| Reading text |
Thus, if we supply `colData` and/or `rowData` when building an obejct, the
expression value matrix *must* have the same number of columns as the `colData`
`DataFrame` has rows, and it must have the same number of rows as the `rowData`
`DataFrame` has rows. Row names of the `colData` object need to match the column
names of the expression matrix and row names of the `rowData` object need to
match row names of the expression matrix.
We can create a new `SingleCellExperiment` object with count data, cell metadata
and gene metadata as follows.
```{r sceset-make-sceset-counts-only}
data("sc_example_cell_info")
gene_df <- DataFrame(Gene = rownames(sc_example_counts))
rownames(gene_df) <- gene_df$Gene
example_sce <- SingleCellExperiment(assays = list(counts = sc_example_counts),
colData = sc_example_cell_info,
rowData = gene_df)
example_sce
```
Frequently (typically), we will want both raw counts and log2-scale counts in
our `SingleCellExperiment` object. It is straight-forward to add
log2-counts-per-million to an object containing counts.

[Records from a dataset]
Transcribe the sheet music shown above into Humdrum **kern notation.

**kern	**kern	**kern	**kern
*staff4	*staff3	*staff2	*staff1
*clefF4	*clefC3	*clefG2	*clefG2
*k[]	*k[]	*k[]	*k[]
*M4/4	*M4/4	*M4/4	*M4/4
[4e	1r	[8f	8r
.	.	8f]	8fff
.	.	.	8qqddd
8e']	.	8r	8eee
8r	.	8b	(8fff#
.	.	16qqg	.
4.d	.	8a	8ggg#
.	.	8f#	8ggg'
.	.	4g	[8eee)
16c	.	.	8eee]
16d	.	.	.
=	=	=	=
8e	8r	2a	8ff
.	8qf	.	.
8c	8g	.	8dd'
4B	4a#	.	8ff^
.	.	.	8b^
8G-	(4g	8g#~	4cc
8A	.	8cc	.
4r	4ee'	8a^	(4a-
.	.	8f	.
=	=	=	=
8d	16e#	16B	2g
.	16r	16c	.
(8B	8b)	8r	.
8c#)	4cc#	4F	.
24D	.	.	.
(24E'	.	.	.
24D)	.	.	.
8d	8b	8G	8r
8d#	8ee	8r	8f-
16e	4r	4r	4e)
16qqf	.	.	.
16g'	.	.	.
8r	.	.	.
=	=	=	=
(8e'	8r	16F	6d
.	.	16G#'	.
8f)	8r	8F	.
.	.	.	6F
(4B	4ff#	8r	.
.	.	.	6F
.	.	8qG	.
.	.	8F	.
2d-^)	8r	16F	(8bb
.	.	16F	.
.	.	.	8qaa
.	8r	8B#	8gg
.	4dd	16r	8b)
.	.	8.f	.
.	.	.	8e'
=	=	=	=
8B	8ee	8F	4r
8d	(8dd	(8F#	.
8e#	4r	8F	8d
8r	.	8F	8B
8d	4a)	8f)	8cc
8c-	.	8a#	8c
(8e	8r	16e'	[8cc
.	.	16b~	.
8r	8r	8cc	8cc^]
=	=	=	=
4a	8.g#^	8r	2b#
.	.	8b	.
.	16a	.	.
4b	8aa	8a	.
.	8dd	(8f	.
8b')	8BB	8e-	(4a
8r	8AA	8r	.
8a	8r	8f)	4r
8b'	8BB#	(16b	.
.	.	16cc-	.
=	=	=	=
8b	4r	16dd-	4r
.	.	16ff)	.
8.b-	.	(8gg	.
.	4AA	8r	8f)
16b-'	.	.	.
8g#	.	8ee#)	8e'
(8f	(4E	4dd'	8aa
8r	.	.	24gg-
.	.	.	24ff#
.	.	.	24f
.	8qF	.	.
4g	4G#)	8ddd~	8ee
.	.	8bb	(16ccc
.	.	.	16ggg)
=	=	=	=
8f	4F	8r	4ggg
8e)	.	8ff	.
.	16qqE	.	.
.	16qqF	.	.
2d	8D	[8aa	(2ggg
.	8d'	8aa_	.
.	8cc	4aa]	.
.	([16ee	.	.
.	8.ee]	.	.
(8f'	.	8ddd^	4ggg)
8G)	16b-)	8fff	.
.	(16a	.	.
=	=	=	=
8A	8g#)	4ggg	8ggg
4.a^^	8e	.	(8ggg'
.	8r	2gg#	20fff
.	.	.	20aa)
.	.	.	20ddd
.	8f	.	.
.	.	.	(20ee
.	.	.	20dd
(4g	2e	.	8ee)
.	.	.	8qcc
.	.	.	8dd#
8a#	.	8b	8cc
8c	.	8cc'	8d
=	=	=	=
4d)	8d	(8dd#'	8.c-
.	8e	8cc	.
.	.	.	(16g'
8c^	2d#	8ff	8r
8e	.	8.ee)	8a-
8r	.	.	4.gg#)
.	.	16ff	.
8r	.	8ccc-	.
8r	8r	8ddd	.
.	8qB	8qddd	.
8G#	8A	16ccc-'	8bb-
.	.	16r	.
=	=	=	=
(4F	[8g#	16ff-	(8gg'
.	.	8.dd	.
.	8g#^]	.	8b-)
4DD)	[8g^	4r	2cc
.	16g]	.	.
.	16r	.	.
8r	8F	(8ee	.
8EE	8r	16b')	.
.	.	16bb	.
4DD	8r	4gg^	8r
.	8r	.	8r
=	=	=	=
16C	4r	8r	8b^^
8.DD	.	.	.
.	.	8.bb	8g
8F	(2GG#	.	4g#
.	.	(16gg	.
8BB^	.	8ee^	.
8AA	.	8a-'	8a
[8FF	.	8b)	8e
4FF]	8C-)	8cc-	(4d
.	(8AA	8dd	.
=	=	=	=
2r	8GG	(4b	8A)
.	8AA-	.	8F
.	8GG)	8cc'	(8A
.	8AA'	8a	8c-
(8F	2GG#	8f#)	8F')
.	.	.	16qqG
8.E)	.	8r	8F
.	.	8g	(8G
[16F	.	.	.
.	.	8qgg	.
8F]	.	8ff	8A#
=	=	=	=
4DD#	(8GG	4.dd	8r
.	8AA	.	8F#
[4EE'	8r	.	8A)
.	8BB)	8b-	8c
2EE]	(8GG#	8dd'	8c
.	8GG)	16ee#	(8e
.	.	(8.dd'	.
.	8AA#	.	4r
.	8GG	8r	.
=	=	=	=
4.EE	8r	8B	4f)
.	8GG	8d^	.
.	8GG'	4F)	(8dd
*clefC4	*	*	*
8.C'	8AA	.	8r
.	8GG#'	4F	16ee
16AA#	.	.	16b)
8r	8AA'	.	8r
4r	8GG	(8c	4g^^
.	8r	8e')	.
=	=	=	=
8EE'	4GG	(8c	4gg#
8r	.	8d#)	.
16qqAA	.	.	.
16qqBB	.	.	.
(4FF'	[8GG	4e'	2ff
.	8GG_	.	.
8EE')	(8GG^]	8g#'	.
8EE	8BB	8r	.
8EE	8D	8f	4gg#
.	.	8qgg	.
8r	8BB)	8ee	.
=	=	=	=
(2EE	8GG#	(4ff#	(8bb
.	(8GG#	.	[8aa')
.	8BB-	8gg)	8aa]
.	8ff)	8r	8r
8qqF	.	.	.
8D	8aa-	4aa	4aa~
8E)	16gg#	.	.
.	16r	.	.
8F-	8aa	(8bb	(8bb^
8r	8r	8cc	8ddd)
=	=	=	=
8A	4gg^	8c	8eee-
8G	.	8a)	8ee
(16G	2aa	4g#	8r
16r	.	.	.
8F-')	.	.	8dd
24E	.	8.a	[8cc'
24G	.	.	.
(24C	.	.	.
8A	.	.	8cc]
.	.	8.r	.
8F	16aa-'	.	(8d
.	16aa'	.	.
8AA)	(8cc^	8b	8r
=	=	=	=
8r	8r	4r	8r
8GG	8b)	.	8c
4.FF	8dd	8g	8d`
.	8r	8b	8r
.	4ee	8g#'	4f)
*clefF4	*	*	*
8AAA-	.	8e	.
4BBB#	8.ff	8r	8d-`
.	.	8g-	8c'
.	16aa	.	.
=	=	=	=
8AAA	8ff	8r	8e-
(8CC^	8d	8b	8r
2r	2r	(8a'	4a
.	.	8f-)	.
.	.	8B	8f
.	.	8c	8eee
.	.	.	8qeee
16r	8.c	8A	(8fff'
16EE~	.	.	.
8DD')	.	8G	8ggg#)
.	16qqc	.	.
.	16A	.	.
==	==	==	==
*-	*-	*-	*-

| Tasks to complete |
[A] In the passage on building SingleCellExperiment objects, what must the row names of the colData object match?
[B] Summarize the passage on building SingleCellExperiment objects in two sentences.
[C] Proceed with the passage on building SingleCellExperiment objects from the point where it stops.
These rows come from a separate source.

| Answers to the tasks |
[A] The column names of the expression matrix.

[B] When colData and/or rowData are supplied, the expression matrix must have as many columns as colData has rows and as many rows as rowData has rows, and the matching row and column names must agree. A SingleCellExperiment object can be built from count data, cell metadata and gene metadata, and log2-counts-per-million can easily be added to an object that contains counts.

[C]
We can use the `normalise` (or, if you prefer, `normalize`) function:
```{r normalise, eval=TRUE}
example_sce <- normalise(example_sce)
```
(This gives a warning to let us know that as size factors for normalisation
have not yet been defined, library sizes (total counts) are used instead. This
function can also be used for more sophisticated size-factor normalisation once
size factors have been calculated.)
Or, we use `calculateCPM` directly (with equivalent results):
```{r cpm, eval=TRUE}
logcounts(example_sce) <- log2(calculateCPM(example_sce,
use.size.factors = FALSE) + 1)
```
The log-scale count data is stored in the `logcounts` assay slot of a
`SingleCellExperiment` object. The `exprs` getter/setter function also accesses
this `logcounts` slot, to enable equivalent usage as in previous versions of
`scater`.
# Subsetting, accessing and assigning data in a `SingleCellExperiment` object
We have accessor functions to access elements of the `SingleCellExperiment`
object. Furthermore, subsetting `SingleCellExperiment` objects is
straightforward and reliable, using the usual R `[]` notation, with rows
representing features and columns representing cells.
* `counts(object)`: returns the matrix of read counts. As you can see above, if
no counts are defined for the object, then the counts matrix slot is simpy
`NULL`.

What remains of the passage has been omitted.